Décadas mais tarde, seu neto chamado Jacob, que trabalha como
engenheiro de software projetando simuladores de voo para aviões de combate da
Força Aérea dos EUA, compra a colmeia. Os insetos começam a lhe dar estranhos
insights místicos, até que perfuram a sua cabeça para inserir um cristal: é a
“BeeTV”, a versão da televisão das abelhas que dirigirá Jacob para o seu
destino como um assassino metafísico.
Mitologias explícitas
Apenas com esse simples plot (na verdade uma
versão, já que a narrativa em hipertexto potencialmente permite outras
interpretações) dá para perceber a esquisitice do projeto de David Blair. O
filme transcorre em tom de documentário, com uma narrativa em off do próprio
diretor com uma fala casual e monótona.
A vantagem de lidar com esses
filmes estranhos, ao contrário das narrativas realistas ou verossímeis, é que
essas produções bizarras tornam mais explícitas a mitologia que atualmente
anima as produções cinematográficas – o mix de gnosticismo, esoterismo,
espiritualismo conectado com tecnologia e temas mundanos.
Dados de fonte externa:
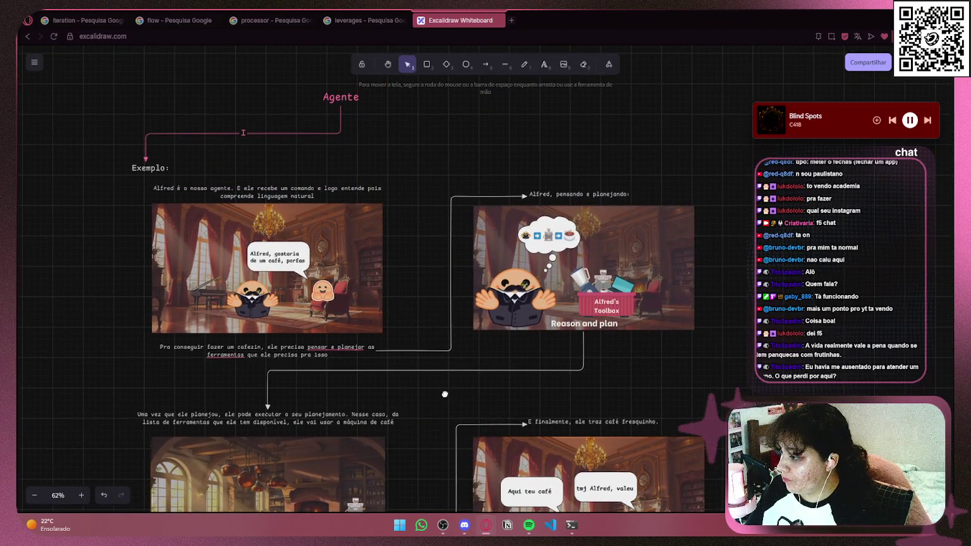
pyautogui.click(335, 349)
pyautogui.click(217, 369)
pyautogui.moveTo(158, 343)
pyautogui.mouseDown()
pyautogui.moveTo(181, 366)
pyautogui.moveTo(377, 366)
pyautogui.mouseUp()
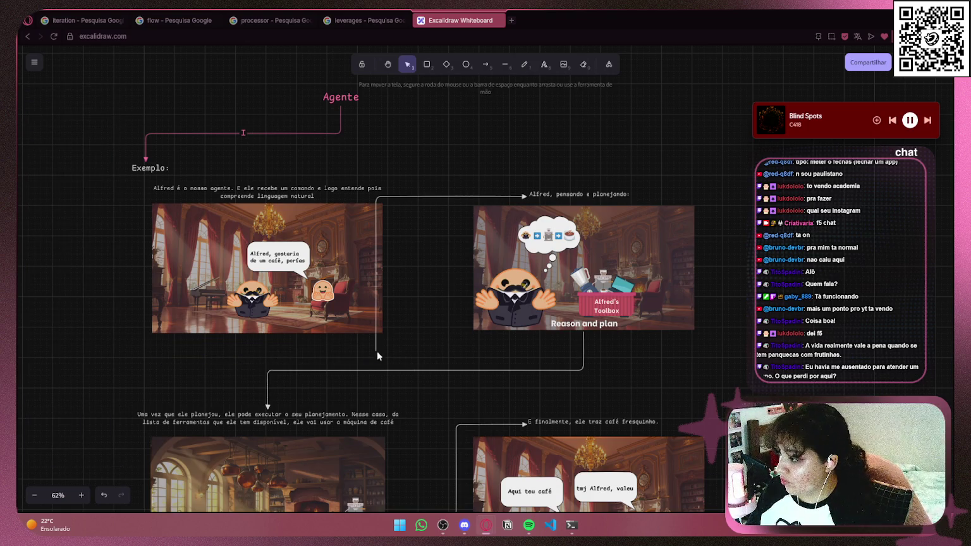
pyautogui.click(376, 339)
pyautogui.moveTo(376, 351); pyautogui.dragTo(384, 269)
# - Remove the old 'Alfred, pensando e planejando' caption and bind the arrow's end to the planning caption
pyautogui.click(601, 194)
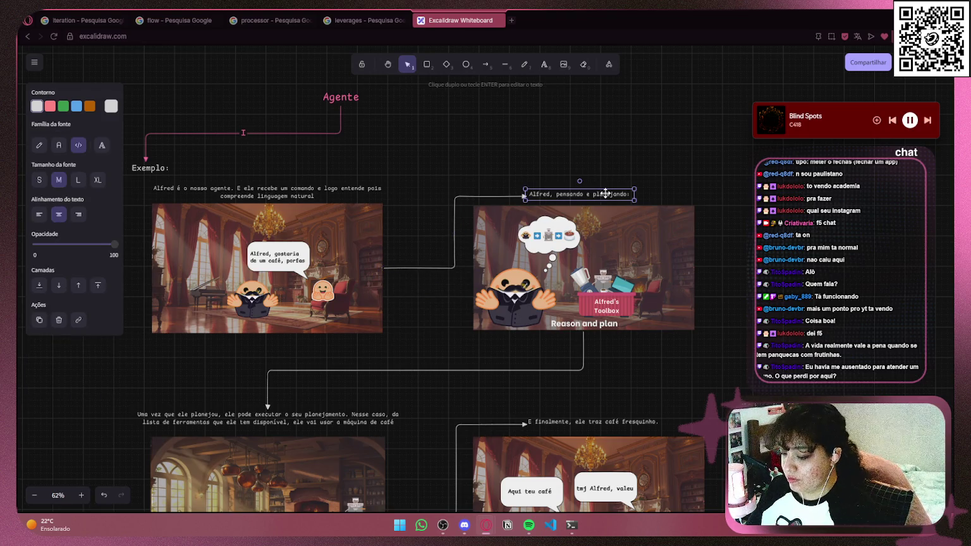
pyautogui.press('ctrl+z')
pyautogui.press('ctrl+z')
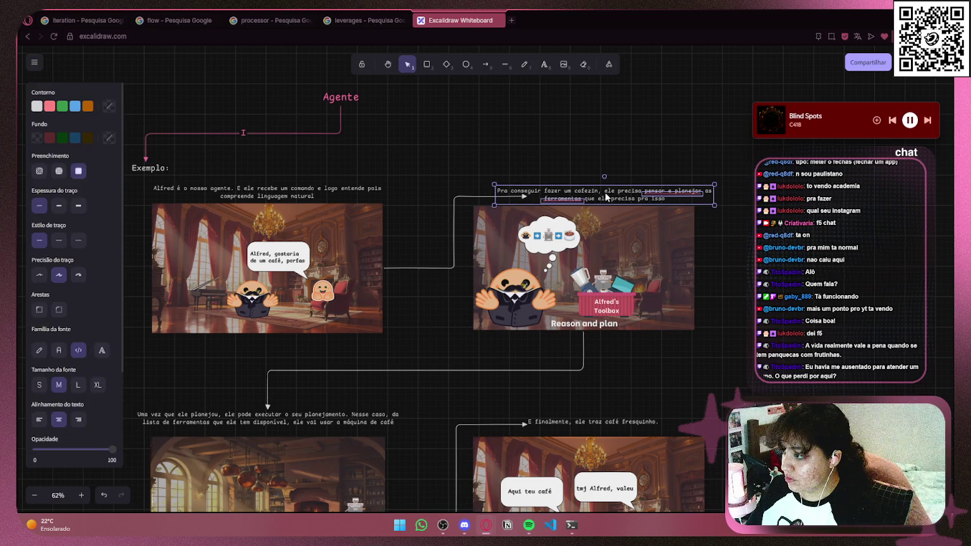
pyautogui.moveTo(525, 196); pyautogui.dragTo(492, 196)
pyautogui.click(702, 193)
# - Shift the planning caption right over the Reason and plan image and align the image beneath it
pyautogui.click(661, 191)
pyautogui.moveTo(606, 197); pyautogui.dragTo(636, 197)
pyautogui.moveTo(733, 175)
pyautogui.mouseDown()
pyautogui.moveTo(494, 206)
pyautogui.moveTo(531, 188)
pyautogui.moveTo(518, 187)
pyautogui.mouseUp()
pyautogui.moveTo(551, 244)
pyautogui.mouseDown()
pyautogui.moveTo(556, 233)
pyautogui.moveTo(557, 241)
pyautogui.mouseUp()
Por trás do enredo incomum de
ficção-científica, uma missão de assassinato, uma visão inusitada da História
(tecnologias de comunicação, Iraque, Primeira Guerra Mundial etc.) e a
existência da vida depois a morte (com direito ao “Planeta dos Mortos”, “Mortos
na Lua”, reencarnação e carma) há toda uma mitologia contemporânea com forte
motivação gnóstica: o Deserto, a Bomba Atômica (as metáforas do homem como
estrangeiro num mundo que não lhe pertence); a jornada espiritual dirigida pela
BeeTV (o homem como um Viajante em busca de si mesmo); e uma conspiração norte
americana para destruir o Iraque, antiga Mesopotâmia e local bíblico do Jardim
do Éden – o homem como o Detetive que procura desvendar conspirações de alguém
que não o ama.
Wax or The Discovery... tem uma imagerie rica e caótica: filmagens em
locações reais da base militar de Los Alamos, um museu de mísseis a céu aberto
no deserto, o local da explosão da primeira bomba de plutônio, uma base de
simulação de voo da NASA, combinados com animações primitivas em 3D; e tudo
isso conectado com o Jardim do Éden, Torre de Babel, a história de Abel e Caim,
vida após a morte e reencarnação.
O Filme
Acompanhamos a trajetória de
Jacob Maker (interpretado pelo próprio diretor), um engenheiro de programação
no laboratório de ciência nuclear de Los Alamos, descontente: sente-se culpado
de fazer parte de massacres em massa refinados por testes de mísseis
controlados, drones e desenvolvimento de software de simulação de combates
aéreos.
Jacob sente a dissonância
entre a natureza do seu trabalho, a necessidade de sustentar a família. Para
compensar, ele passa as tardes em comunhão com sua colmeia de abelhas.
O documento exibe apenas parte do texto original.